— BEGIN Task material —

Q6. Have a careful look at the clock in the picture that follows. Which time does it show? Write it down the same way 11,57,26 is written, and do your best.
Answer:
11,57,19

— END Task material —
— BEGIN Task material —

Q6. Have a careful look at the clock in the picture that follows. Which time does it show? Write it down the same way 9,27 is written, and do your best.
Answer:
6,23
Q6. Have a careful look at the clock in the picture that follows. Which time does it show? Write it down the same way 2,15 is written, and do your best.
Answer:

— END Task material —

## Written instruction
Identify every line in the records above that contains the string "does", and copy each such line in full. Matches are case-sensitive.

## Result of this exercise
Q6. Have a careful look at the clock in the picture that follows. Which time does it show? Write it down the same way 11,57,26 is written, and do your best.
Q6. Have a careful look at the clock in the picture that follows. Which time does it show? Write it down the same way 9,27 is written, and do your best.
Q6. Have a careful look at the clock in the picture that follows. Which time does it show? Write it down the same way 2,15 is written, and do your best.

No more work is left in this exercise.